CHICAGO (CBS) -- Missing Black women and girls are disproportionately ignored, and Saturday it was the focus of a caucus led by Congresswoman Robin Kelly.

It's an issue CBS 2 has been dedicated to and highlighted for years.

The forum explored the ways that Black women and girls go missing at higher rates than White women and how their cases are less likely to be solved and less likely to receive media attention.

The most powerful voices for the voiceless -- missing victims -- are their family members pleading for real action, real movement in their loved ones' cases.

Tionda and Diamond Bradley went missing almost 21 years ago. Their aunt has fought for them to come home every day since.

"I need to see boots on the ground," said Sheila Bradley Smith. "Not just for Tionda and Diamond but for all these missing women and children. People don't seem to care until it happens to them Its been 21 years of nothing but pure hell, clanging, all kind of making noise, trying to get help for them, roadblocks."

They were 10 and 3 years old at the time. An age progression of the two sisters put out on the 20th anniversary of their disappearance shows what they might look like now.

Chicago Mayor Lori Lightfoot, who joined the conference, admitted Chicago has not done its part to help.

"And in Chicago we just have to be honest and say we don't have a good track record when it comes to finding missing Black women and girls, supporting families and survivors, solving homicides relating to Black women," she said. "We absolutely must do better."

The National Crime Information Center reports more than 90,000 Black women and girls were reported missing across the United States in 2020. The congressional caucus said that number went up in 2021 to about 100,000.

Karen Phillips' daughter Kierra Coles was pregnant when she went missing in 2018.

"Because she's the color she is, that evidence don't mean nothing," said Phillips. "Did she have her baby? I wasn't there. I was with all my girls when they had their kids."

She said the Chicago Police Department has not answered her requests for information in two years.

"Every time they call, they're on vacation.

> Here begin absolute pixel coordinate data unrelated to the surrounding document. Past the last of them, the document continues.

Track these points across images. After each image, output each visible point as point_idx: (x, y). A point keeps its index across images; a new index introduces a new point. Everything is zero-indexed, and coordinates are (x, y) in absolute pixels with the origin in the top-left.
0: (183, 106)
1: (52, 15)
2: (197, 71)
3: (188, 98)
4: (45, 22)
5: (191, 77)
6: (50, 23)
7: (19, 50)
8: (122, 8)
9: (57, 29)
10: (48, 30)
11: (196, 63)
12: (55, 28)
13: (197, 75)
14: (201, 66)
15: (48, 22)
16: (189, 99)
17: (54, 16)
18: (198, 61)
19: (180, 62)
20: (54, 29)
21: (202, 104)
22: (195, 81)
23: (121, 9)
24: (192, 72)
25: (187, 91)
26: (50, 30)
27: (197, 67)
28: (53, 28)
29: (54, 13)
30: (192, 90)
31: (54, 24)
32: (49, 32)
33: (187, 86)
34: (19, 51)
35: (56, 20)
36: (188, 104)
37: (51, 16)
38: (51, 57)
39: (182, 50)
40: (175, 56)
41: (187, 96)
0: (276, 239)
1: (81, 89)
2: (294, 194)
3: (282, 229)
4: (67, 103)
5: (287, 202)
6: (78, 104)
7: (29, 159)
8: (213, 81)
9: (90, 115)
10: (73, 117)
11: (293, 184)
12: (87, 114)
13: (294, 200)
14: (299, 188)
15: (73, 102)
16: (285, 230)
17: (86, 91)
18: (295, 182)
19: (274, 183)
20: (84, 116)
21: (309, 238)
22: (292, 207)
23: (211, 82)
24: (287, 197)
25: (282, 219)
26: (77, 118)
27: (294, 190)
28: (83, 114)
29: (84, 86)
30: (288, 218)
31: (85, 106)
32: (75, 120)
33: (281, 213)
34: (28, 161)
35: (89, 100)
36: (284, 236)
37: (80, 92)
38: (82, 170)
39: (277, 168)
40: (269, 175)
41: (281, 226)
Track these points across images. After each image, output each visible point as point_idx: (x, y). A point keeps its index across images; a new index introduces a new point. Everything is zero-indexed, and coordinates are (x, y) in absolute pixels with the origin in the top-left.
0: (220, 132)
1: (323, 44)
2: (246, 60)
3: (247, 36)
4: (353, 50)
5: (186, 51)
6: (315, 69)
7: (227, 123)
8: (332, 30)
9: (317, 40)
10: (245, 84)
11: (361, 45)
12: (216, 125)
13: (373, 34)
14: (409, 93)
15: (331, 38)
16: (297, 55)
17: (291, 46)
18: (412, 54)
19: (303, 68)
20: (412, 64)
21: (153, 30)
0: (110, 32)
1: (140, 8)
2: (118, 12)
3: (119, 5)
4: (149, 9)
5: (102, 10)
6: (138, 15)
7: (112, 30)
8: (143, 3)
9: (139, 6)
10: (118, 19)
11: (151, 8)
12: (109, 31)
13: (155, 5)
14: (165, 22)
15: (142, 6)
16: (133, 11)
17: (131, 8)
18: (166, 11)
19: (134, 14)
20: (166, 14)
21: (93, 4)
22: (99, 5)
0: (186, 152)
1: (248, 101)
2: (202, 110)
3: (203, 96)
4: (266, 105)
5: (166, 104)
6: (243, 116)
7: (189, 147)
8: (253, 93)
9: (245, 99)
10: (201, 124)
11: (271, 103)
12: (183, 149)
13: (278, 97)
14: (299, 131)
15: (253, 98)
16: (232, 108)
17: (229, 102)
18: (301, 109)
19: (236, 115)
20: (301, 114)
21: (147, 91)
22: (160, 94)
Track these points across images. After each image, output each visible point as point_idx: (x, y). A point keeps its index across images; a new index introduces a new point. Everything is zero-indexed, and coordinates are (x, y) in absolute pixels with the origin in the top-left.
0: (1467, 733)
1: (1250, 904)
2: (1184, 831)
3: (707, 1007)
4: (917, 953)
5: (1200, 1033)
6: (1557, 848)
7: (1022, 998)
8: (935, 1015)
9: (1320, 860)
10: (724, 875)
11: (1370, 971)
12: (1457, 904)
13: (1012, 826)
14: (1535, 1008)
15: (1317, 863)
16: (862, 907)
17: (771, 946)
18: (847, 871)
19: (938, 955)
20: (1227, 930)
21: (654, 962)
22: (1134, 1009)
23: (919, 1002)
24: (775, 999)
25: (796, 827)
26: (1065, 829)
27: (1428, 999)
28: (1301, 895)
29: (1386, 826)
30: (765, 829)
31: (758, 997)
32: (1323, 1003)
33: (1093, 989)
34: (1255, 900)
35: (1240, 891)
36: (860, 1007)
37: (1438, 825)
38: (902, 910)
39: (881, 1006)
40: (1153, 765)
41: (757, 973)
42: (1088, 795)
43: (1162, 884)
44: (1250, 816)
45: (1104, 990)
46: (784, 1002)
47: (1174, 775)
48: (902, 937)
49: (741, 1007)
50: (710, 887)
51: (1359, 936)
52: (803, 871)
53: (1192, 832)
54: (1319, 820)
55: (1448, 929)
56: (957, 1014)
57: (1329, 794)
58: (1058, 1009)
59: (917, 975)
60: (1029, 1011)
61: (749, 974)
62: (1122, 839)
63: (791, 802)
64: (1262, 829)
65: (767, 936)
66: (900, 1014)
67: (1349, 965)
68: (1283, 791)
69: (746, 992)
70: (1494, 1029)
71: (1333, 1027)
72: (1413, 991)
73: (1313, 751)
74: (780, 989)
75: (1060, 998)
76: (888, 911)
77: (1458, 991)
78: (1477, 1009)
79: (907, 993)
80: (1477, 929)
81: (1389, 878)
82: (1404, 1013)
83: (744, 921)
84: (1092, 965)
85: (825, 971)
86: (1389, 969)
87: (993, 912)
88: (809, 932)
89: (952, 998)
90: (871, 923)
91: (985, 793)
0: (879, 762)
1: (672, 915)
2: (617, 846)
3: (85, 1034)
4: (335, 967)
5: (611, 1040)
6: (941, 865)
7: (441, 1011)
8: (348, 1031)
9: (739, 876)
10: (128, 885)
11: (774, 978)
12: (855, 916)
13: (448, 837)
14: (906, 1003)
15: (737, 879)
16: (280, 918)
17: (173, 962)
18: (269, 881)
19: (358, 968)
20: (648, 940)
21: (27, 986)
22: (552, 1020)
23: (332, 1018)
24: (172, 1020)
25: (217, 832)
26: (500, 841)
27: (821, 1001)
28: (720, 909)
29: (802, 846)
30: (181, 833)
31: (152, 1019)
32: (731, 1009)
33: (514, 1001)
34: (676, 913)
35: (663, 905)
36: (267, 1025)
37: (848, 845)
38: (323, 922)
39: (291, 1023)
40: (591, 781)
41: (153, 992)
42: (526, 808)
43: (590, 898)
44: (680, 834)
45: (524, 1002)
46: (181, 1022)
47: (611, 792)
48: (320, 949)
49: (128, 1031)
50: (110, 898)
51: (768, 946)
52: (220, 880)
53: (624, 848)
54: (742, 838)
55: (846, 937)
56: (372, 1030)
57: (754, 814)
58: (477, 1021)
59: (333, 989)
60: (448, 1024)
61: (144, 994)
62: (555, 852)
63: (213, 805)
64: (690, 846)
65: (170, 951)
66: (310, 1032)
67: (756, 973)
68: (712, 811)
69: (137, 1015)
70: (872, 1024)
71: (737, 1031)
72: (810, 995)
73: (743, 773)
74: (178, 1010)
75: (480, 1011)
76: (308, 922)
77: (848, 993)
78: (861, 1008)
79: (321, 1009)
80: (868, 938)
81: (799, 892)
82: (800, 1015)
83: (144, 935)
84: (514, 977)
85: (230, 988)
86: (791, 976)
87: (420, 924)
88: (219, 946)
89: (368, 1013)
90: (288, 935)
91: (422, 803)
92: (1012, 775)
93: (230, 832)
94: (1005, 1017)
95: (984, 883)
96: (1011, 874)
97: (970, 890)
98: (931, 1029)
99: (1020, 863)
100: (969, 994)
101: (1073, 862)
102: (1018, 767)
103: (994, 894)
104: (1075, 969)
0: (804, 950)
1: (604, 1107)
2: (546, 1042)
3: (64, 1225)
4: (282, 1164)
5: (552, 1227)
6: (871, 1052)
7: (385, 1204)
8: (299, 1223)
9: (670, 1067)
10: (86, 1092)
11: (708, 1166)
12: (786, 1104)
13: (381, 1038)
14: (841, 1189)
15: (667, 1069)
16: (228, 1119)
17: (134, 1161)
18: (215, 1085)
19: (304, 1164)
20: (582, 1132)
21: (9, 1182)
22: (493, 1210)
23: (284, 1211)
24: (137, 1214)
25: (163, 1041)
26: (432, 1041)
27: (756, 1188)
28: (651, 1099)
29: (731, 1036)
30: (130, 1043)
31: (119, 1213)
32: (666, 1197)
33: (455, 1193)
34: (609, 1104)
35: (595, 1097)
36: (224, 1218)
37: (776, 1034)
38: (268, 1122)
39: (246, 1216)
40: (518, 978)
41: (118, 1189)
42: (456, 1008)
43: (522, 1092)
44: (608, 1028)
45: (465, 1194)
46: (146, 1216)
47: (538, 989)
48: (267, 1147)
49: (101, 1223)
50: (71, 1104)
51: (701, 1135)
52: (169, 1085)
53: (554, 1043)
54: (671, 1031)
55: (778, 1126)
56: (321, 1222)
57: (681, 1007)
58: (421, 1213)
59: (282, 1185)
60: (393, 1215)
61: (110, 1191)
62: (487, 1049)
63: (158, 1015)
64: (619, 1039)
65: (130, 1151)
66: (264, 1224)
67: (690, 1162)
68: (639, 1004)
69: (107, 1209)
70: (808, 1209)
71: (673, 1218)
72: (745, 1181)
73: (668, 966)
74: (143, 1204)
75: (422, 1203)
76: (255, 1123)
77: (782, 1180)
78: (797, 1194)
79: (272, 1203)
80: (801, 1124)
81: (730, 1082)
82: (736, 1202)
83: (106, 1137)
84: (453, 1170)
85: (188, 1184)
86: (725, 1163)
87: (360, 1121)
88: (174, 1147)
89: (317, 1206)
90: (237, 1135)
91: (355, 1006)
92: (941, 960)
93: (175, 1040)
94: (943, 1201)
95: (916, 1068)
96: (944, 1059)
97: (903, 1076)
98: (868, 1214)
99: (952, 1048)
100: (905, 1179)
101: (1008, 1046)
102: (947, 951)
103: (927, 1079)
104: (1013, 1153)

They have more vacation than anyone that I know," she said.

The mayor made a promise Saturday, saying, "You will get a call from the chief of detectives this weekend."

CBS 2 will follow up with PHillips to see if the mayor delivers that promise.

For Chicago-specific data, CBS 2 submitted a Freedom of Information Act Request about the number of women who went missing in 2020 and 2021, and will be following up with than information as well.